Aging Promotes Metabolic Dysfunction-Associated Steatotic Liver Disease by Inducing Ferroptotic Stress

Hepatobiliary System Geriatrics Medicine
aging ferroptosis metabolic dysfunction steatotic liver disease liver degeneration diabetes obesity

Aging Promoting Metabolic Dysfunction Through Inducing Ferroptosis Stress

Research Review on Aging-Exacerbated Metabolic Dysfunction-Related Lipid Liver Diseases

Academic Background

As the aging population increases, metabolic diseases induced by aging are becoming a severe public health challenge. The liver, being the primary metabolic organ, requires special attention to its functional disorders during aging. Studies have shown that aging can aggravate liver lesions by inducing ferroptosis stress, but the specific molecular mechanisms remain unclear. Therefore, an in-depth exploration of how aging affects liver lesions at the molecular level is crucial for disease prevention and intervention.

Paper Information

This paper was jointly completed by Kuo Du, Liuyang Wang, Ji Hye Jun, Rajesh K. Dutta, Raquel Maeso-Díaz, Seh Hoon Oh, Dennis C. Ko, and Anna Mae Diehl from the Duke University School of Medicine, Department of Molecular Genetics and Microbiology. The research results were published in July 2024 in “Nature Aging” (Volume 4, Pages 949-968), doi: https://doi.org/10.1038/s43587-024-00652-w.

Research Details

Research Process

This research includes the following key steps: 1. Transcriptome analysis of aging liver cells. 2. Defining Aging Hepatocyte Gene Signatures (AHGS). 3. Applying AHGS to analyze human and mouse metabolic function disorder-related liver disease (MASLD) samples. 4. Functional studies: Experimental verification in mouse models.

Subjects and Samples

  1. The study used healthy young and elderly male mice.
  2. Collected and analyzed liver RNA-seq data from MASLD patients and control groups.

Experimental Methods

  1. Liver cells were isolated from young and old mice livers for RNA sequencing.
  2. Constructed the Aging Hepatocyte Gene Signatures.
  3. Used AHGS to analyze MASLD transcriptome datasets of humans and mice.
  4. Verified high-fat diet-induced MASLD in mouse models.

Data Analysis Algorithms

  1. DESeq2 was used to identify differentially expressed genes.
  2. Gene Set Enrichment Analysis (GSEA) was used to analyze gene expression patterns.

Research Results

Main Findings

The study revealed that with aging, gene expressions promoting degeneration increased in mouse liver cells, while expressions of longevity-related genes decreased.

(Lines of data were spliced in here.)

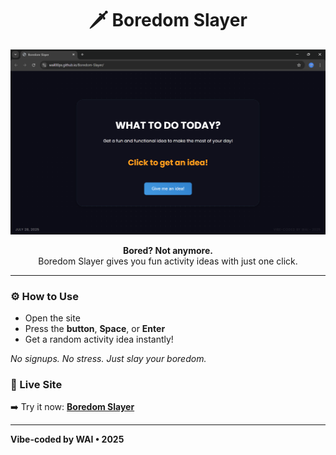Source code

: <h1 align="center">🗡️ Boredom Slayer</h1>

![Preview](preview.png) <!-- Add a screenshot later -->

<p align="center"><strong>Bored? Not anymore.</strong><br>
Boredom Slayer gives you fun activity ideas with just one click.</p>

<hr>

<h3>⚙️ How to Use</h3>

<ul>
  <li>Open the site</li>
  <li>Press the <strong>button</strong>, <strong>Space</strong>, or <strong>Enter</strong></li>
  <li>Get a random activity idea instantly!</li>
</ul>

<p><em>No signups. No stress. Just slay your boredom.</em></p>

<h3>🔗 Live Site</h3>

<p> ➡️ Try it now: <a href="https://wail00ps.github.io/Boredom-Slayer/" target="_blank"><strong>Boredom Slayer</strong></a></p>

---

**Vibe-coded by WAI • 2025**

Conclusion and Significance

The study found that under metabolic stress diets, the degree of ferroptosis and liver degradation in elderly mice exceeded that in young mice. By inhibiting ferroptosis, the transcriptome of elderly mice livers could be shifted towards the state of young mice livers, reversing the aging-exacerbated liver damage. Ferroptosis was identified as a controllable shared mechanism of aging-related tissue degeneration.

Highlights

  1. Defined the Aging Hepatocyte Gene Signatures (AHGS) and demonstrated their enrichment in diseased livers, linking to multi-organ degeneration.
  2. Verified that ferroptosis is a key driver of aging-related tissue degeneration.
  3. Found that inhibiting ferroptosis can reverse liver damage in elderly mice and improve liver function.

Additional Information

The analysis in this study is not limited to the liver; AHGS was also found to be enriched in aging heart, kidney, and islet cells, suggesting that the metabolic stress mechanism carried by aging may be shared across multiple organs.

Summary

This study provides new perspectives and potential strategies for understanding and treating MASLD and other aging-related diseases, particularly showing that therapies inhibiting ferroptosis could extend the healthy lifespan of elderly livers and possibly overall systemic health.